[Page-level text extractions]
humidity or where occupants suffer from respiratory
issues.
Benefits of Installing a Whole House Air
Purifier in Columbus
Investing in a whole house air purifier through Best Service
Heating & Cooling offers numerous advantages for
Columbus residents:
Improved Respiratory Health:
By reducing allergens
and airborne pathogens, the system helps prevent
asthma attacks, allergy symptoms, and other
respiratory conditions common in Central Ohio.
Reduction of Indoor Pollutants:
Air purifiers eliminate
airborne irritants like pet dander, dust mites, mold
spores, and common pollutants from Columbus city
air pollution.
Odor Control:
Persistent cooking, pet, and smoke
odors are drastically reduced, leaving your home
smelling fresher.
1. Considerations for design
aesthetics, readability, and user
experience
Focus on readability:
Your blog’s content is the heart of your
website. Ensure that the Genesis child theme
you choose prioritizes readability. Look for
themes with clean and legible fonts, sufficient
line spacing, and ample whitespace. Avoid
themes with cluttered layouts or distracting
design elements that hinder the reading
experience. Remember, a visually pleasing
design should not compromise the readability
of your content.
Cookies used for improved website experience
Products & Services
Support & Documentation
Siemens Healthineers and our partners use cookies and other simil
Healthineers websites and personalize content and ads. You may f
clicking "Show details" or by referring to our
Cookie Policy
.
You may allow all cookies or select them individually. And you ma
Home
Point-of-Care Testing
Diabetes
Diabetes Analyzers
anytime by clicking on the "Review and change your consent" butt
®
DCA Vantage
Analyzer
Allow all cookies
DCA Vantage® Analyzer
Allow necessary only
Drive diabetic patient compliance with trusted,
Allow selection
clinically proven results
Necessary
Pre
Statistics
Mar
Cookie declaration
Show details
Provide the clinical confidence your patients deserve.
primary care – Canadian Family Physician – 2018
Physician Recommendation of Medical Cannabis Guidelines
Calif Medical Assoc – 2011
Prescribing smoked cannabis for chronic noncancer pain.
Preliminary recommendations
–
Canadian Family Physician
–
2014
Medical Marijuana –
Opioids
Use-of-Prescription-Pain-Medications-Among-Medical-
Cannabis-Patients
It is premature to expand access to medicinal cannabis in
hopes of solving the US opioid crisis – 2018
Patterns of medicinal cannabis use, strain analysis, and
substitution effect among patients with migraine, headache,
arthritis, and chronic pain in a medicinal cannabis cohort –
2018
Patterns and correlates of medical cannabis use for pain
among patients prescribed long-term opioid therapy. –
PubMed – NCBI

-- Exercise instructions --
Copy out only the lines of the records above from the one with "Cookie Policy" through the one with "primary care –", exactly as they stand, both included.

-- Solution below --
Cookie Policy
.
You may allow all cookies or select them individually. And you ma
Home
Point-of-Care Testing
Diabetes
Diabetes Analyzers
anytime by clicking on the "Review and change your consent" butt
®
DCA Vantage
Analyzer
Allow all cookies
DCA Vantage® Analyzer
Allow necessary only
Drive diabetic patient compliance with trusted,
Allow selection
clinically proven results
Necessary
Pre
Statistics
Mar
Cookie declaration
Show details
Provide the clinical confidence your patients deserve.
primary care – Canadian Family Physician – 2018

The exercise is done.